= John Doget =

English diplomat and scholar

John Doget (c. 1435–1501) was an English diplomat, scholar and Renaissance humanist. He was the nephew of Cardinal Thomas Bourchier, Archbishop of Canterbury. He was born in Sherborne, Dorset, and was probably educated in Bourchier's household before being admitted to Eton College as a king's scholar about 1447. From Eton he passed to King's College, Cambridge, in 1451, and became a fellow there in 1454.

In 1460 Doget was ordained, and gained his Master of Theology in 1464. In the same year he left Cambridge and went to Bologna, where he studied Canon law and earned his doctorate in 1469. He returned to Cambridge in 1463.

Doget was sent to Rome to help arrange a peace between Pope Sixtus IV and Florence in 1479, dealing also with the princes of Sicily and Hungary. He was then appointed to an embassy to Christian I of Denmark. He was appointed domestic chaplain to Richard III in 1483.

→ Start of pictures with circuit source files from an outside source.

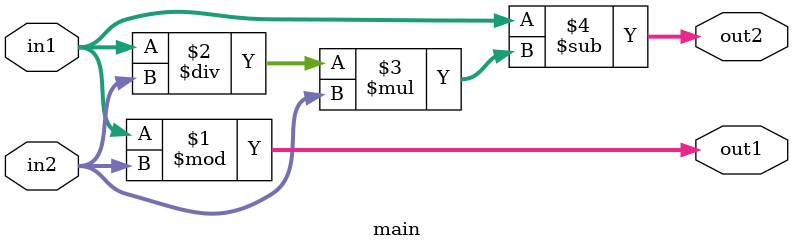
<source format=v>
module main(out1, out2, in1, in2);
output [7:0] out1;
output [7:0] out2;
input [7:0] in1;
input [7:0] in2;

assign out1 = in1%in2;
assign out2 = in1-(in1/in2)*in2;
endmodule

</source>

At some time between 1473 and 1486, he presented his Examinatorium in Phaedonem Platonis, the first philosophical work by an English humanist, to Cardinal Bourchier. The text of the Phaedo on which Doget comments is the translation of Leonardo Bruni. As Roberto Weiss has pointed out in the commentary, "his aim appears to have been an interpretation of some of Plato's passages as Christian maxims. Because of this he deals principally with an explanation of obscure passages in the Phaedo, which are presented so as to emphasize their common points with Christian doctrine" (Weiss, p. 166). The neoplatonic texts cited by Doget, which include Marsilio Ficino's Latin version of the Pimander, or Poemander, of Hermes Trismegistus, are seen through the prism of Christian apologetics, and the Phaedo was no doubt chosen in the first place as a vehicle for his commentary because it could be presented as a mythologized version of Christian doctrine. Doget's manuscript was later purchased by another humanist, Robert Sherborn, Bishop of Chichester.

Henry VII presented him to the provostship of King's College in 1499. In 1500 he managed to obtain a licence from the King to impress men and boys into the King's College Choir, a much-needed privilege due to the complexity of polyphonic music at the time - skilled choir members were in high demand, Lady Margaret Beaufort having seized three clerks and a chorister from King's the year before Doget's appointment.

His will is dated 4 March 1501 and bequeathed all his books on canon law and theology to King's College. He died the following month, and was buried in Salisbury Cathedral.